* _Text passage_
::::

DataStage 7.5: UTF8

Sum18us · Post by **Sum18us** » Mon Apr 14, 2008 10:57 am

If I've few jobs that need to handle multiple language (rest just English) , then do you suggest setting NLS =UTF8 for project level or at job level. Also, is UTF8 preferred for English?

ray.wurlod · Post by **ray.wurlod** » Mon Apr 14, 2008 4:08 pm

Welcome aboard.

The "preferred" character map is the one that is used to encode your data. So, if your data are encoded using UTF-8, then use that. If your Chinese data are encoded using BIG-5 or GB2312, then use that map.

Most character maps include what you describe as "English" characters.

Sum18us · Post by **Sum18us** » Tue Apr 15, 2008 9:52 am

ray.wurlod wrote:Welcome aboard.

The "preferred" character map is the one that is used to encode your data. So, if your data are encoded using UTF-8, then use that. If your Chinese data are encoded using BIG-5 or ...

Thanks for the response.

We're extracting information from Oracle (NLS_CHARACTERSET=AL32UTF8). Do we see any issue with using UTF8 at project level for all languages (including English) in DataStage. Thoughts?

ray.wurlod · Post by **ray.wurlod** » Tue Apr 15, 2008 3:16 pm

Of course I don't see any. I can't see your data. Try UTF-8; chances are that that's the best fit for the Oracle map. Is this what's specified in the oracle_cs.txt file?

Sum18us · Post by **Sum18us** » Wed Apr 16, 2008 11:03 am

ray.wurlod wrote:Of course I don't see any. I can't see your data. Try UTF-8; chances are that that's the best fit for the Oracle map. Is this what's specified in the oracle_cs.txt file? ...

Thanks for your prompt response!

The problem that i see is, the source is Oracle in AL32UTF8 (Unicode 4.0)--> DataStage in UTF8 (Unicode 3.0)--> Target Oracle in AL32UTF (Unicode 4.0)... So certain characters which can be inserted in Oracle need not pass through DataStage ... Is my understanding correct? Also, oracle_cs.txt file is used for parallel jobs I guess & it has all the character sets that DS supports. Also, DS 7.5 doesn't support AL32UTF8. Please correct/suggest.

::::

* _Problem a_
Write out the forum thread word for word, from "If I've few" to "ray.wurlod wrote:Welcome aboard.".

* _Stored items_
::::

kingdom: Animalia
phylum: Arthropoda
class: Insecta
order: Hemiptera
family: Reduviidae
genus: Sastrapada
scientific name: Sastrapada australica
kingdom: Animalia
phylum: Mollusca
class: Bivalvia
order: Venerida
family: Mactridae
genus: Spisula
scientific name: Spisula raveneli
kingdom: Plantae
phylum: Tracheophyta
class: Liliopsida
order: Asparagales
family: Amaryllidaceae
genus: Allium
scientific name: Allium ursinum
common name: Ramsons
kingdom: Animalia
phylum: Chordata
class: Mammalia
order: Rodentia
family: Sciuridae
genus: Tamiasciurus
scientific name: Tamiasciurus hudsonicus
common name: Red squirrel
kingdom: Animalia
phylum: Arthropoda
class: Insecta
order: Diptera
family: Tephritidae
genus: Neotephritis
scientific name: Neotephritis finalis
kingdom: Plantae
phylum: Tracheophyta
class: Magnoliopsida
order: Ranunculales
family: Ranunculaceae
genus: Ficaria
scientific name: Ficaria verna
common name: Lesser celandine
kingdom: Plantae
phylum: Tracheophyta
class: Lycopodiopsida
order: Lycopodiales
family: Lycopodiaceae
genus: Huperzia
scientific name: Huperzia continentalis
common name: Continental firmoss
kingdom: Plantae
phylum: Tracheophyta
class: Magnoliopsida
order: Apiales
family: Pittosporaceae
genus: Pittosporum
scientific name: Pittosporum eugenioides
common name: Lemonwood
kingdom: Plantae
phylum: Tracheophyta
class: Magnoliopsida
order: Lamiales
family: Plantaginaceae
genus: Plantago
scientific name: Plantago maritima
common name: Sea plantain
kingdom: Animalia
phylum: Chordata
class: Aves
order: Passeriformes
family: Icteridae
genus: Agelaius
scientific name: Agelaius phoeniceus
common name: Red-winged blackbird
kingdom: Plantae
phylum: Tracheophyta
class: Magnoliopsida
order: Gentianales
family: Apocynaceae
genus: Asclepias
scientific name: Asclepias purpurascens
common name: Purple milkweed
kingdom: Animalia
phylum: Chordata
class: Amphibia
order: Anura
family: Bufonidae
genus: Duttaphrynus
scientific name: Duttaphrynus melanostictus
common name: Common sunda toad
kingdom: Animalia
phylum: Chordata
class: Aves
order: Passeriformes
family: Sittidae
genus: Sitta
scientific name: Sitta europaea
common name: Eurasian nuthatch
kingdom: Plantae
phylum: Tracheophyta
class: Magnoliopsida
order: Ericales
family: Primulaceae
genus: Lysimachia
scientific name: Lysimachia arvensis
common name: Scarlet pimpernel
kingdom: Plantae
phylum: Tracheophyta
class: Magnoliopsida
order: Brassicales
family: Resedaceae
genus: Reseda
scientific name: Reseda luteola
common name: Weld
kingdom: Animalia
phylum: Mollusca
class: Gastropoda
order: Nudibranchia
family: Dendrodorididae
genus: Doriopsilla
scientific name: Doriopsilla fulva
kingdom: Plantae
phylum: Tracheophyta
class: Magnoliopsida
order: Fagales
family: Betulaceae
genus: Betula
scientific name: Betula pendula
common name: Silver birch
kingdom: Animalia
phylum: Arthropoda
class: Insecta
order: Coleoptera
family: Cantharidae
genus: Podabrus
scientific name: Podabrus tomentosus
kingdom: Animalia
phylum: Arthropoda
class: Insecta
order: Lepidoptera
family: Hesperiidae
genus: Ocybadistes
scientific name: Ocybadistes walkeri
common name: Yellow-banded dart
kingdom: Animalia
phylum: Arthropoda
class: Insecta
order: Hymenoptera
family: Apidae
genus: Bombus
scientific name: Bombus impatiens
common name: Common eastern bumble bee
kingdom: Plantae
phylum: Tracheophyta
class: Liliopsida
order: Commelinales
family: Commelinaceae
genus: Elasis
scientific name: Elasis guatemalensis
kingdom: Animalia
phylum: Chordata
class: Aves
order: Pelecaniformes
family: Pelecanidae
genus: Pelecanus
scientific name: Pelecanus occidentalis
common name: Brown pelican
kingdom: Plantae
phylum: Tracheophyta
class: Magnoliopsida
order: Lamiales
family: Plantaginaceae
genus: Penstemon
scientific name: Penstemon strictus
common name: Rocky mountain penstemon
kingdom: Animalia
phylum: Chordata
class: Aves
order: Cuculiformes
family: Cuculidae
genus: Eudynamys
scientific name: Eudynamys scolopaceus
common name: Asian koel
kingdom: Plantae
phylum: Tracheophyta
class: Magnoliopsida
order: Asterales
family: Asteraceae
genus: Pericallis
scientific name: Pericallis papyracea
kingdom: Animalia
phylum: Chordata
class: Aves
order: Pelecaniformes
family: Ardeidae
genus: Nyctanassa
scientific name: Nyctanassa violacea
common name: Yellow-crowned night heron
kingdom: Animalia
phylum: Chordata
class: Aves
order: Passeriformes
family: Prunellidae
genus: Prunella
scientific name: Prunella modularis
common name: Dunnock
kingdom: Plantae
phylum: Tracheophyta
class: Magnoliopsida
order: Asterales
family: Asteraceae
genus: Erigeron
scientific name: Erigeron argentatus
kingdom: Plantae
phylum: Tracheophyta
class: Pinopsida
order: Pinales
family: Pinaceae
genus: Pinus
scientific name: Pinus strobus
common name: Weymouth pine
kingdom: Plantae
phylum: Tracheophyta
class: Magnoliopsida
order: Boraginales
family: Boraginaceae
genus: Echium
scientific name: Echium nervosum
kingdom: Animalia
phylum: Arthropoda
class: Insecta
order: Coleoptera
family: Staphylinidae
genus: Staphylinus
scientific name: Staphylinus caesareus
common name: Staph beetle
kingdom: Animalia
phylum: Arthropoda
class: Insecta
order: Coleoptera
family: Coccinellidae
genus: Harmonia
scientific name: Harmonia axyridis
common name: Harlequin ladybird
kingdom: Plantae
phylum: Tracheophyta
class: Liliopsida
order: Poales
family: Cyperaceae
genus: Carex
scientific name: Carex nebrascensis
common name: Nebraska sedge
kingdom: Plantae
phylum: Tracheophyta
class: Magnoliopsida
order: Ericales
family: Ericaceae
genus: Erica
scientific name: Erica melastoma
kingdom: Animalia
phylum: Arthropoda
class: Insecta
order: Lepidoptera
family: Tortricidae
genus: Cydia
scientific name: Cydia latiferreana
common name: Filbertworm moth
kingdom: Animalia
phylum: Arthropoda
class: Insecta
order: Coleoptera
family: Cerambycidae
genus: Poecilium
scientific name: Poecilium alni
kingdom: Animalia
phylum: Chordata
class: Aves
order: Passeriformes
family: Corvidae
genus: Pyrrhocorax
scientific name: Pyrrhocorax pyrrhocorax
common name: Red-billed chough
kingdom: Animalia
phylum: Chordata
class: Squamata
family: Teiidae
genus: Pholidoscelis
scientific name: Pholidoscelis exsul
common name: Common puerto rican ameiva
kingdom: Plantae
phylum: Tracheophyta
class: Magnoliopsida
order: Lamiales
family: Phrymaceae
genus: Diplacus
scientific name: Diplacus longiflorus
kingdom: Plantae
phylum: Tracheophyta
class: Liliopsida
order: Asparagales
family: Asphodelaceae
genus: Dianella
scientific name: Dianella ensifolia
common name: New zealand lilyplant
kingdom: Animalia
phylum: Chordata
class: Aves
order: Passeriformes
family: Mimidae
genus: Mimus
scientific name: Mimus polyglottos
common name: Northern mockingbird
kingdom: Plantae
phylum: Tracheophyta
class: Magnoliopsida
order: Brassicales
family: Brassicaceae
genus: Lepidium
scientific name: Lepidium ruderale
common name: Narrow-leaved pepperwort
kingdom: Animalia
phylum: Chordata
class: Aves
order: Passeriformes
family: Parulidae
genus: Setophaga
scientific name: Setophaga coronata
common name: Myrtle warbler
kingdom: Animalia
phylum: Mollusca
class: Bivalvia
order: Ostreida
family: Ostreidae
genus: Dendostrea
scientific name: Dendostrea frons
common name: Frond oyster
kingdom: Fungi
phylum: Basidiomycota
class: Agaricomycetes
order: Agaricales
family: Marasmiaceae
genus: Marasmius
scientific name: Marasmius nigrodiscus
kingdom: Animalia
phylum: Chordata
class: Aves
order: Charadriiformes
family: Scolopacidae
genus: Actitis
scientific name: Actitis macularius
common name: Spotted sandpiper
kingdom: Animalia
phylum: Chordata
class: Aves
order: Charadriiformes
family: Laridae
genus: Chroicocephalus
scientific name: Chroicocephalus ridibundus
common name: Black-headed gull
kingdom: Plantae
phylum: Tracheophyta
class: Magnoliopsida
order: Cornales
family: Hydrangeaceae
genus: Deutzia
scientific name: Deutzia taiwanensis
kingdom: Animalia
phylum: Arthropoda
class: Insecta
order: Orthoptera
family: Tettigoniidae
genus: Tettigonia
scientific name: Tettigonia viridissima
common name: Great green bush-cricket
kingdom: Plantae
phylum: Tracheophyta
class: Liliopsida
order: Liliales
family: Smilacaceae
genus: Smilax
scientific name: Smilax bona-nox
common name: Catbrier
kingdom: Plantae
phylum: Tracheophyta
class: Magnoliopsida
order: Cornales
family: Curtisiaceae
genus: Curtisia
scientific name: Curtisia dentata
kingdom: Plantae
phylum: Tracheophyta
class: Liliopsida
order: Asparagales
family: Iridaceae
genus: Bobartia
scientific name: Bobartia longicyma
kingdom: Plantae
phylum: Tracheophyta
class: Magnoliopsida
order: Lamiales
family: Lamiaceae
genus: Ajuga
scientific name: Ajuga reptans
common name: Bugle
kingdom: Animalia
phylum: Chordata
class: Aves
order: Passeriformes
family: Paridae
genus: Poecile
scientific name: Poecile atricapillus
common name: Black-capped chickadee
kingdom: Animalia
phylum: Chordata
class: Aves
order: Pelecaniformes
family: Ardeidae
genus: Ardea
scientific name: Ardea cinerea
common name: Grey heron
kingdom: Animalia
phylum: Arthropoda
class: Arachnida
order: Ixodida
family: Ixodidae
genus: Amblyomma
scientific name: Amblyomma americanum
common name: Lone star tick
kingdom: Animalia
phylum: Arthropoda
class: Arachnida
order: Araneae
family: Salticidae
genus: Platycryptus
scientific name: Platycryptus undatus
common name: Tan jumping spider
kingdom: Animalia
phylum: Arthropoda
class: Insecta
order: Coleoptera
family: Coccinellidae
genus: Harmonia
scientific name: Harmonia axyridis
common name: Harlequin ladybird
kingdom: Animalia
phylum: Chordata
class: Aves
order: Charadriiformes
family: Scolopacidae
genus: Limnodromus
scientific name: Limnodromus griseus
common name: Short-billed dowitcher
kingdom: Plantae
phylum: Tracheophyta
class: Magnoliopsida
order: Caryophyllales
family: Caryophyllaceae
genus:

::::

* _Problem b_
From the entries, pull out the lines from the line with "common name: Weld" to the line with "order: Commelinales", both ends included, and repeat them unchanged.

* _Output a_
If I've few jobs that need to handle multiple language (rest just English) , then do you suggest setting NLS =UTF8 for project level or at job level. Also, is UTF8 preferred for English?

ray.wurlod · Post by **ray.wurlod** » Mon Apr 14, 2008 4:08 pm

Welcome aboard.

The "preferred" character map is the one that is used to encode your data. So, if your data are encoded using UTF-8, then use that. If your Chinese data are encoded using BIG-5 or GB2312, then use that map.

Most character maps include what you describe as "English" characters.

Sum18us · Post by **Sum18us** » Tue Apr 15, 2008 9:52 am

ray.wurlod wrote:Welcome aboard.

* _Output b_
common name: Weld
kingdom: Animalia
phylum: Mollusca
class: Gastropoda
order: Nudibranchia
family: Dendrodorididae
genus: Doriopsilla
scientific name: Doriopsilla fulva
kingdom: Plantae
phylum: Tracheophyta
class: Magnoliopsida
order: Fagales
family: Betulaceae
genus: Betula
scientific name: Betula pendula
common name: Silver birch
kingdom: Animalia
phylum: Arthropoda
class: Insecta
order: Coleoptera
family: Cantharidae
genus: Podabrus
scientific name: Podabrus tomentosus
kingdom: Animalia
phylum: Arthropoda
class: Insecta
order: Lepidoptera
family: Hesperiidae
genus: Ocybadistes
scientific name: Ocybadistes walkeri
common name: Yellow-banded dart
kingdom: Animalia
phylum: Arthropoda
class: Insecta
order: Hymenoptera
family: Apidae
genus: Bombus
scientific name: Bombus impatiens
common name: Common eastern bumble bee
kingdom: Plantae
phylum: Tracheophyta
class: Liliopsida
order: Commelinales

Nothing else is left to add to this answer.